Une colère douce, presque enfantine, s’était glissée dans sa voix. Mais ses yeux, eux, brillaient d’un éclat qu’aucune larme ne pouvait éteindre. L’or sous le vert remontait lentement, tel un secret refusant de rester enfoui.

— Non, ce n’est pas interdit, dit Firen avec gravité. Mais ce n’est plus possible. Ton destin t’a déjà retrouvée. La ville où tu es née se consume, et les Six ne pardonneront pas l’indifférence. Tu dois venir avec moi, Kahalya. Pas comme prisonnière. Comme héritière d’une flamme ancienne.

Elle posa le plateau. Lentement. Comme si chaque geste devait être pesé, mesuré, accepté par les étoiles elles-mêmes.

— Et si je refuse ? demanda-t-elle.

— Alors la sécheresse gagnera Sho. Et peut-être tout Zoha. Les Dieux ont déjà commencé à punir le royaume. Leur patience a des limites que même un roi ne peut sonder.

Kahalya détourna les yeux. Une larme roula le long de sa joue. Ce n’était pas une larme de peur. C’était celle d’une enfant qu’on venait chercher trop tard, d’une jeune fille qu’on avait forcée à devenir une élue quand elle aurait voulu être libre.

— Je ne suis pas prête, dit-elle enfin.

Firen se leva. Il inclina doucement la tête, en signe de respect.

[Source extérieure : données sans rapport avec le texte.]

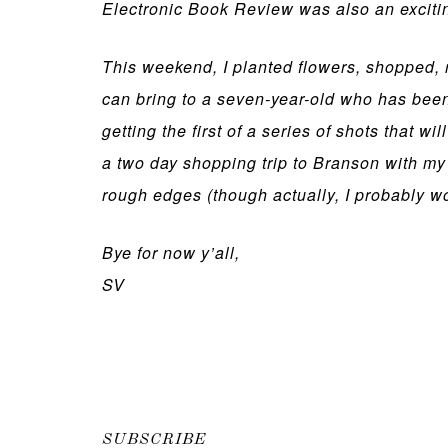
Electronic Book Review was also an excitin
This weekend, I planted flowers, shopped,
can bring to a seven-year-old who has been
getting the first of a series of shots that 
a two day shopping trip to Branson with my g
rough edges (though actually, I probably won
Bye for now y’all,
SV
SUBSCRIBE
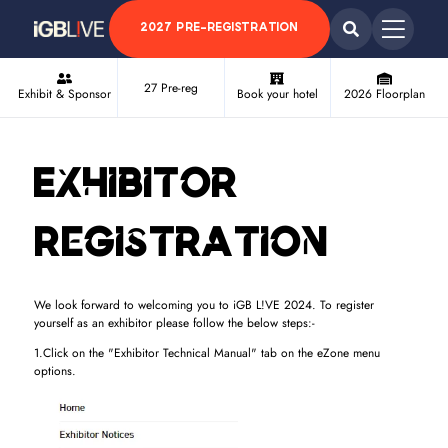
2027 PRE-REGISTRATION
27 Pre-reg
Exhibit & Sponsor
Book your hotel
2026 Floorplan
Exhibitor
Registration
We look forward to welcoming you to iGB L!VE 2024. To register
yourself as an exhibitor please follow the below steps:-
1.Click on the "Exhibitor Technical Manual" tab on the eZone menu
options.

— Aucun élu ne l’est jamais. Mais les temps n’attendent pas, Kahalya. Demain, à l’aube, je repars. Je t’attendrai à la lisière de la ville. Si tu ne viens pas… je dirai au roi que tu es morte. Et je respecterai ton choix. Mais sache que ton absence condamnera beaucoup d’innocents.

Puis, sans un mot de plus, il s’éloigna, laissant Kahalya seule, au milieu de la taverne où les rires avaient repris, comme si rien ne s’était dit. Comme si le monde ne venait pas de basculer autour d’une simple table, dans une lumière d’aurore.